§ **Brano selezionato**:
+ + + + + + +

Uno sguardo ai server della Pubblica Amministrazione attraverso i dati di Shodan

11/10/2021

CVE shodan vulnerabilità

Shodan è un motore di ricerca che raccoglie le informazioni dei dispositivi, inclusi server, connessi ad internet.
Rispetto ad un motore di ricerca ordinaria, che indicizza il contenuto delle pagine web, Shodan cataloga i metadati dei dispositivi, come i banner dei servizi esposti, le porte aperte, le versioni dei software rilevate e altro.

Esempio delle informazioni sul nostro sito web ottenibili da Shodan

Una funzionalità interessante di Shodan è quella di elencare le vulnerabilità note dei software esposti su una specifica macchina.

Esempio di elenco di vulnerabilità trovate da Shodan su una macchina.

Dopo l’analisi delle implementazioni HTTPS e dello stato di aggiornamento dei CMS dei portali della Pubblica Amministrazione risulta interessante utilizzare le informazioni di Shodan per avere una panoramica delle vulnerabilità macroscopiche che la affiggono.

L’utilizzo di Shodan permette di ottenere un buon risultato con il minimo sforzo. E’ sempre possibile costruirsi uno strumento (o utilizzare uno già pronto) per collezionare i banner dei servizi esposti e cercare versioni affette da vulnerabilità ma questo richiede un notevole impiego di tempo (anche solo per l’esecuzione effettiva del collezionamento dei banner) e diverse basi di dati da cui attingere.

Questo articolo è diviso in tre parti: nella prima è spiegato come e quali dati sono stati raccolti, nella seconda viene dettagliata l’analisi e in quella finale sono esposte le conclusioni.

Raccolta dei dati

Anche questa volta il CERT-AGID è partito da IndicePA (IPA), dove sono censiti i siti della Pubblica Amministrazione. Tale portale al momento raccoglie solo i siti istituzionali primari e non sono quindi presenti sottodomini; per aumentare la portata dell’analisi, è stato deciso di usare alcuni tools in grado di identificare sottodomini basandosi su fonti OSINT.

+ + + + + + +

§ **Materiale fornito**:
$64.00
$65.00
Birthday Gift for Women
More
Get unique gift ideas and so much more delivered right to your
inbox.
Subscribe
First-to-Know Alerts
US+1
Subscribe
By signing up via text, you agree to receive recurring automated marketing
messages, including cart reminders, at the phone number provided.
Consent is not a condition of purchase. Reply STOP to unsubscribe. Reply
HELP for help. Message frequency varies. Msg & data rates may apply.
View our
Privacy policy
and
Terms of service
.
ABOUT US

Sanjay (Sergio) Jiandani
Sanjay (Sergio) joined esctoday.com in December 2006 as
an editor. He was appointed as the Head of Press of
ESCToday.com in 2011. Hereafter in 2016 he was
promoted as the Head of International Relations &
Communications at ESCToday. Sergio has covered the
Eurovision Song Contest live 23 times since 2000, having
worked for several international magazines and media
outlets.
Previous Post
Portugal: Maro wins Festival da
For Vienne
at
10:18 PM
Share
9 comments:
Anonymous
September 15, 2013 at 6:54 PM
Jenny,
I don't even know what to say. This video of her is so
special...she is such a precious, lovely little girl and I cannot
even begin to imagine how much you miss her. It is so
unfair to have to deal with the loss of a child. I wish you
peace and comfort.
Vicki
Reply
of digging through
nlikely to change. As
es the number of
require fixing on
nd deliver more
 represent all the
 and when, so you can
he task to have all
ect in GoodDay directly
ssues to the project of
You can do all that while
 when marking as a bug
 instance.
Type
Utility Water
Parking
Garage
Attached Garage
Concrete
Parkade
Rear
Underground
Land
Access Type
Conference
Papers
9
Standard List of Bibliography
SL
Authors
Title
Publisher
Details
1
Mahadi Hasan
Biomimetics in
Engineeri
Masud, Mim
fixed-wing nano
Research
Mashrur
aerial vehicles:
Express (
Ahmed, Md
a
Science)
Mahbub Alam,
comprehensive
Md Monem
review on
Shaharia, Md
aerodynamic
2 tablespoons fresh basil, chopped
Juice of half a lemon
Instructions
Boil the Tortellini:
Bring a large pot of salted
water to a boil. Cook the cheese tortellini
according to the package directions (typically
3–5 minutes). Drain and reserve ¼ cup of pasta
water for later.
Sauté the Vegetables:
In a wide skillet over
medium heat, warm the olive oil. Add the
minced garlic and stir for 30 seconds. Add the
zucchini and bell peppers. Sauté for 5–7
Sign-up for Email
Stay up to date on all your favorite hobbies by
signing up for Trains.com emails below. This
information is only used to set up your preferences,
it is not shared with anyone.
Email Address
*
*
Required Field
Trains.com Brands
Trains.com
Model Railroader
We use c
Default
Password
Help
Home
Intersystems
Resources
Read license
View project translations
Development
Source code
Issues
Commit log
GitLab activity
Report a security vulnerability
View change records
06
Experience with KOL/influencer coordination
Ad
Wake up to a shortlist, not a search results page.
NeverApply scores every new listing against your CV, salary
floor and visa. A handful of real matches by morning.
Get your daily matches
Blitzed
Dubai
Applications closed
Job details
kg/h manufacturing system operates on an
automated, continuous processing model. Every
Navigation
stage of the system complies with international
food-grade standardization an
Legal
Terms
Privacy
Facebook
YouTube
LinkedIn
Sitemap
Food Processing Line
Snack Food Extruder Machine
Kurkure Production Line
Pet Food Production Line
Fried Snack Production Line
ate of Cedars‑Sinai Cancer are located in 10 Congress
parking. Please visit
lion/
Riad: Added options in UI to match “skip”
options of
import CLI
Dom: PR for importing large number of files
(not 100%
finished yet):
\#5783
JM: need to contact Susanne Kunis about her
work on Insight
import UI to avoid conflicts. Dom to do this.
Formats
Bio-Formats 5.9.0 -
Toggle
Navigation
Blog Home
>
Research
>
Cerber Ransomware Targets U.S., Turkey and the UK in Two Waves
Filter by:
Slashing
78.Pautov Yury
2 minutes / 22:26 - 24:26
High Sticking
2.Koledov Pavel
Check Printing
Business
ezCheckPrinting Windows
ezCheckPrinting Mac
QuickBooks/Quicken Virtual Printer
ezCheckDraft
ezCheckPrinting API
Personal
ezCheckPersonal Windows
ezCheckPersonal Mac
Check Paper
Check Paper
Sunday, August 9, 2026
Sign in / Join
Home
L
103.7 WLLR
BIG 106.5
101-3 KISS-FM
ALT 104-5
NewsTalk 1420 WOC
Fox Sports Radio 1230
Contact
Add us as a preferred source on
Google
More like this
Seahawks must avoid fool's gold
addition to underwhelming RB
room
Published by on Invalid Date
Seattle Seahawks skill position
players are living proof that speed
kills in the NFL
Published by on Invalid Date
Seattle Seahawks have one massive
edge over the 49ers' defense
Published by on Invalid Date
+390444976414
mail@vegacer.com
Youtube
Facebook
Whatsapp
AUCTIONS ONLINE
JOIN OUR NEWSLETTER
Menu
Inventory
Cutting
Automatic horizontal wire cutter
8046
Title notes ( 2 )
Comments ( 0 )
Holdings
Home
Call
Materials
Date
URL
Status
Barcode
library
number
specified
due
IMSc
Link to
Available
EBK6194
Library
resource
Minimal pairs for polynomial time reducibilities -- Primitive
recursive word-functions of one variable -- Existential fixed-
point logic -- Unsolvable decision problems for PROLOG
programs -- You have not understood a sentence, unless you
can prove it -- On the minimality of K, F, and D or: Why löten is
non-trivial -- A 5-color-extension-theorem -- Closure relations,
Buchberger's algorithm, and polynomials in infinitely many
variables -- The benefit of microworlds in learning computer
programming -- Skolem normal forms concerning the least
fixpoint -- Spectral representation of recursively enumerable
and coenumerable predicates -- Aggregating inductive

+ + + + + + +

§ **Compito 1**: Puoi riscrivere in forma più breve il paragrafo del brano selezionato che inizia con "L’utilizzo di Shodan permette", mantenendone i fatti principali?
§ **Compito 2**:
Le seguenti affermazioni concordano con il brano selezionato? Per ciascuna rispondi sì o no e cita alla lettera le parole decisive.
(a) Shodan indicizza il contenuto delle pagine web come un motore di ricerca ordinario.
(b) IndicePA raccoglie al momento anche i sottodomini dei siti della Pubblica Amministrazione.
(c) L'articolo è suddiviso in tre parti.
§ **Compito 3**: Ripeti parola per parola dal brano selezionato tutto ciò che va da "Questo articolo è" giù fino a "esposte le conclusioni.".

§ **Risposta 1**: Shodan dà un buon risultato con il minimo sforzo. In alternativa si può costruire o usare uno strumento già pronto per raccogliere i banner dei servizi esposti e cercare versioni vulnerabili. Questo però richiede molto tempo e diverse basi di dati.

§ **Risposta 2**:
(a) No: "Rispetto ad un motore di ricerca ordinaria, che indicizza il contenuto delle pagine web, Shodan cataloga i metadati dei dispositivi".
(b) No: "Tale portale al momento raccoglie solo i siti istituzionali primari e non sono quindi presenti sottodomini".
(c) Sì: "Questo articolo è diviso in tre parti".

§ **Risposta 3**:
Questo articolo è diviso in tre parti: nella prima è spiegato come e quali dati sono stati raccolti, nella seconda viene dettagliata l’analisi e in quella finale sono esposte le conclusioni.